There’s a new task waiting for you in your inbox… a bug in production! Maybe the bug is completely unrelated to  code, you’ve created, but the report is there waiting for you. It’s critical, and has to be fixed “today” or “ASAP”! And with a number of consequences, like “this feature is vital!”, “support center is being called down by angry customers”, “we’re losing millions!”.

So given the levels of above chaos, you as a developer, have the power to put things right! Roll up your arms, it’s firefighting time.

  • Recreate the bug locally
  • Find and fix the offending code
  • Push and verify the code to production!
  • Voila! You just saved the day! Woohoo!
But wait…there are more bug reports ticking in…seems like you just broke some other vital part of the application. Ah well, there goes that pay-raise.

We’ve all had this happen to us at one time or another.
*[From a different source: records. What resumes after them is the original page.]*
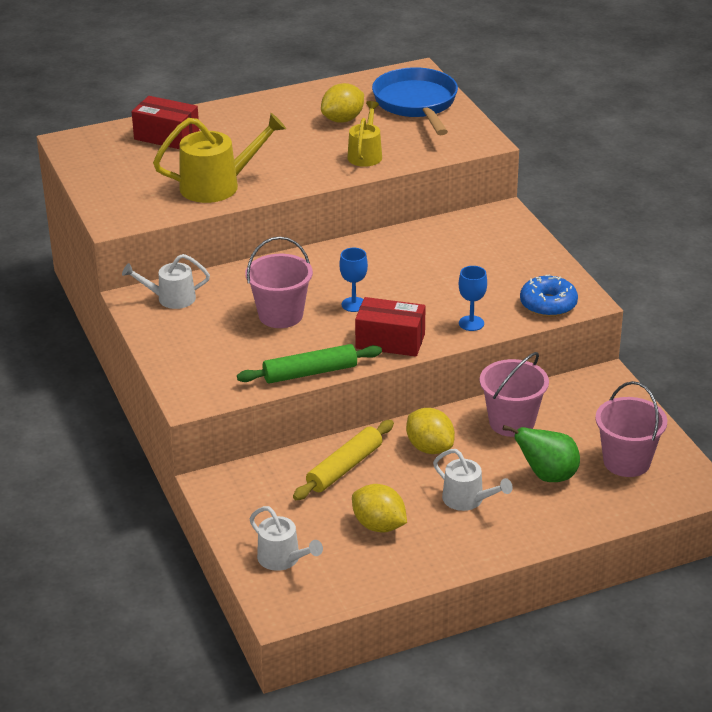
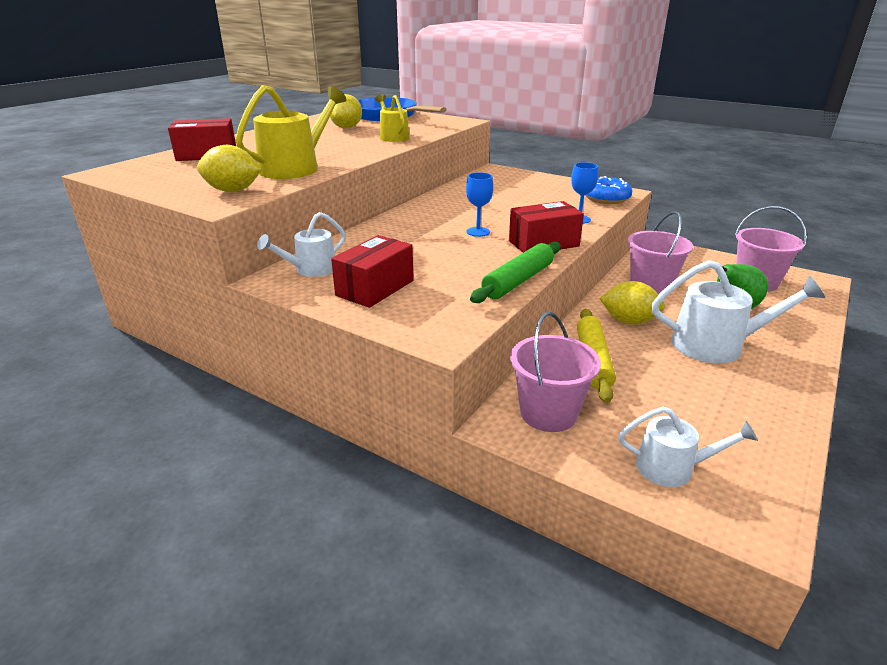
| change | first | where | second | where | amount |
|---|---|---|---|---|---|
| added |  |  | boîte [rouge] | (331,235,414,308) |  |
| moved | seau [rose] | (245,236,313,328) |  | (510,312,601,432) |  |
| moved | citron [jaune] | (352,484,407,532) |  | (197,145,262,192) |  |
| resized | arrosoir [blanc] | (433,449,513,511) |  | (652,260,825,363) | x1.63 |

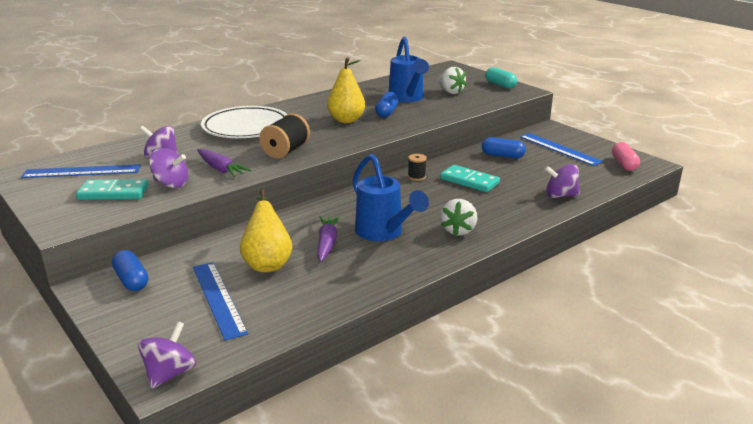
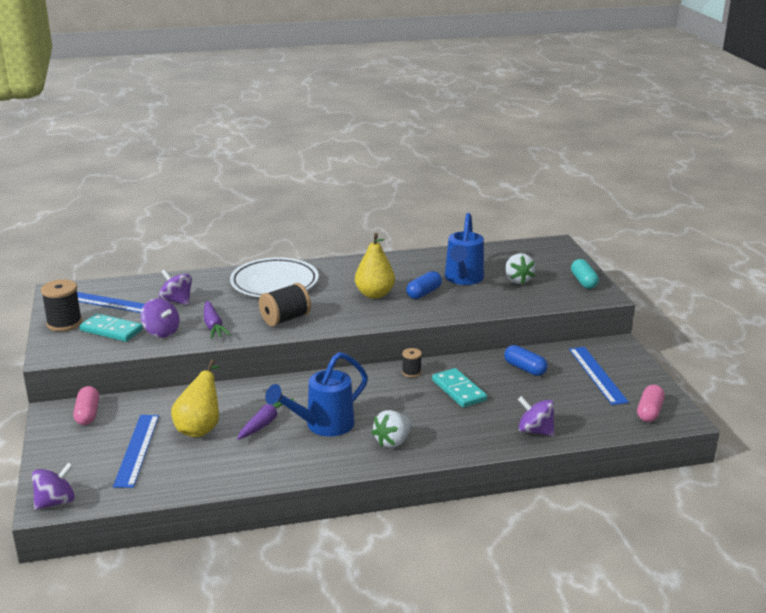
| change | first | where | second | where | amount |
|---|---|---|---|---|---|
| added |  |  | bobine [noir] | (41,279,82,331) |  |
| recoloured | gélule [bleu] | (112,250,148,291) | gélule [rose] | (73,386,99,425) |  |
| turned | arrosoir [bleu] | (353,154,429,241) |  | (265,352,368,437) | 60 degrees clockwise |

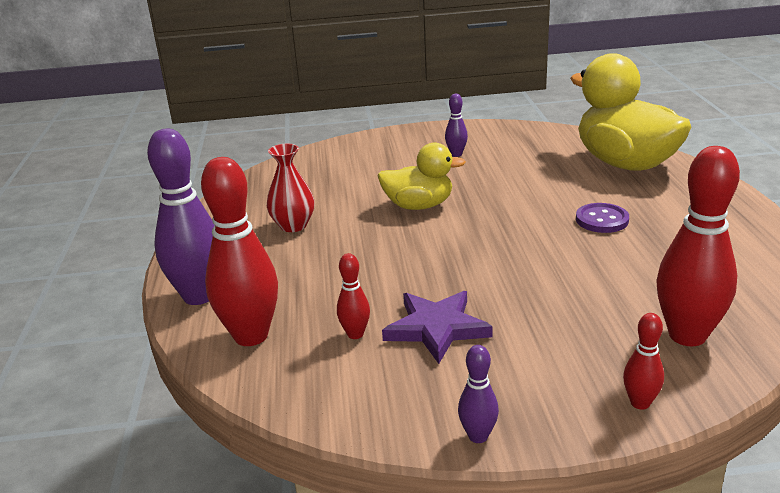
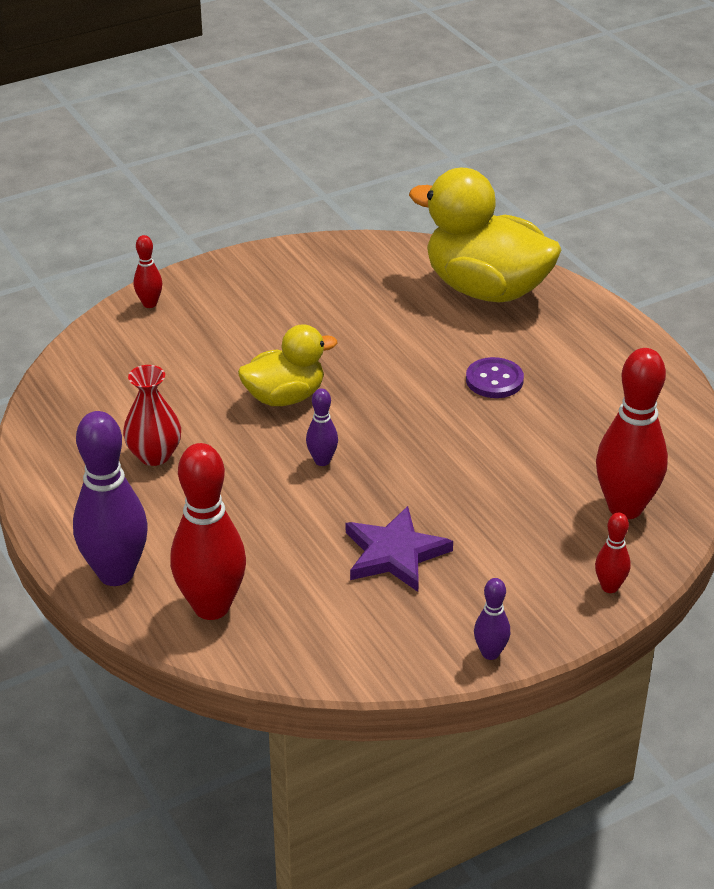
| change | first | where | second | where | amount |
|---|---|---|---|---|---|
| moved | quille [rouge] | (337,253,370,339) |  | (134,235,162,308) |  |
| moved | quille [violet] | (445,94,468,157) |  | (306,388,338,466) |  |

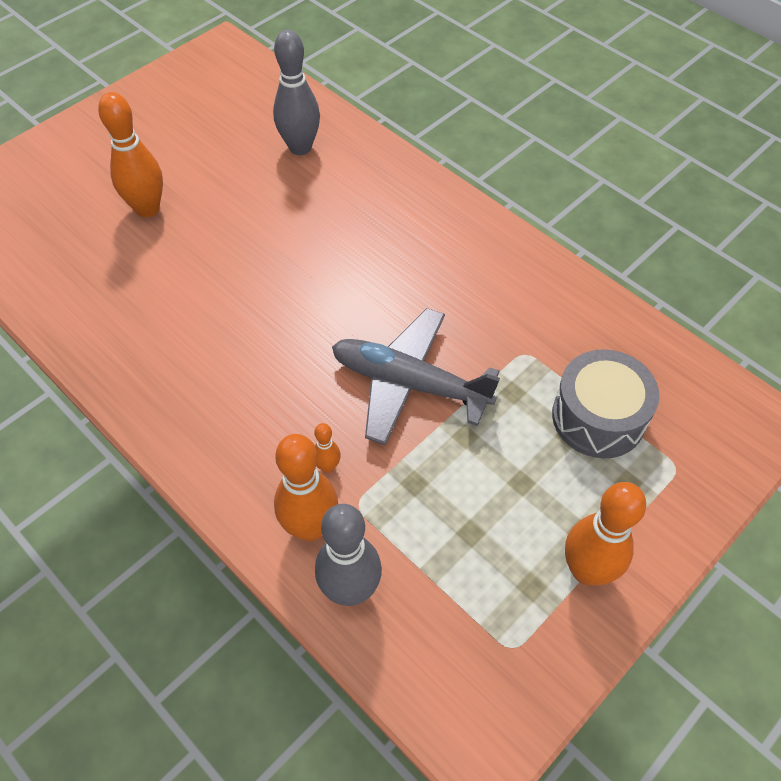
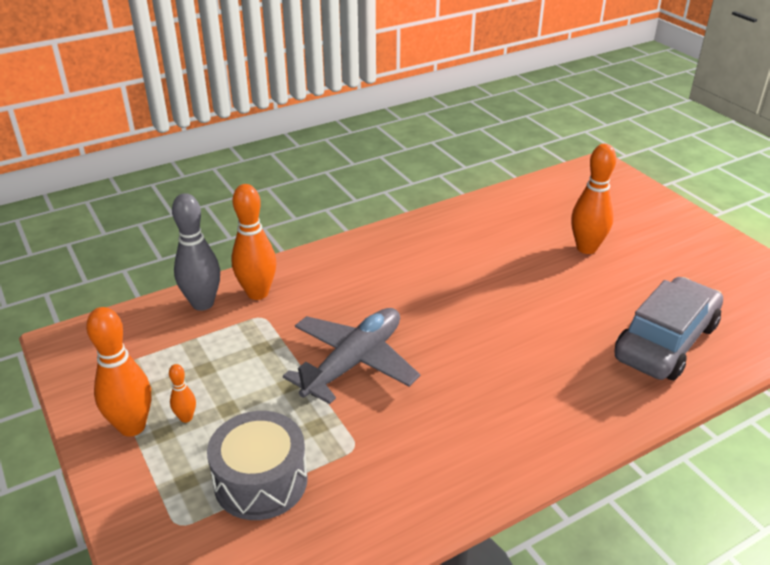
| change | first | where | second | where | amount |
|---|---|---|---|---|---|
| moved | quille [orange] | (314,423,341,473) |  | (169,364,196,423) |  |
| replaced | quille [gris] | (273,30,320,155) | voiture [gris] | (614,277,723,380) |  |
We produce software that meets all the given business requirements, software that adheres to SOLID principles but somehow happens to contain a bug.

How to avoid that mistake?

Bugs are inevitable, no matter how methodical you are as a developer, or how thorough the product owner is, there will be aspects you’ve overlooked, or an edge-case that no-one has considered.

Well-defined tests are one of the better ways to document how any given part of an application works, especially if written as specifications. When you look at it this way, a bug is a certain part of the system that hasn’t been specified enough. The error could be bad user stories or bad implementation, but there’s a certain aspect that someone has missed. Following test-driven / test-first principles, the obvious solution is to find a test that’s missing some additional assertions, or introduce new tests that cover this aspect of the system. Either way, after this you should have red tests confirming the bug in the application. From this point in, it’s just the red-green-refactor mantra, and you’ve fixed the bug, hopefully improved the code a little and, most importantly, added more documentation for the next dev that needs to look at this code. Now you can feel a lot more confident when pushing the fix to production.

This approach has worked extremely well for me. As with the test-driven process, I often don’t know how to fix the buggy code, I just know that something in a given method is wrong, and I have a red test showing me what to fix. Giving yourself this harness also decreases the chances of adding “just another if” with unknown (long-term) consequences.

Now, imagine an entire team of devs working in bug-fix mode… how many new bugs are being introduced in the application if all you’re focused on is “getting that fix out”?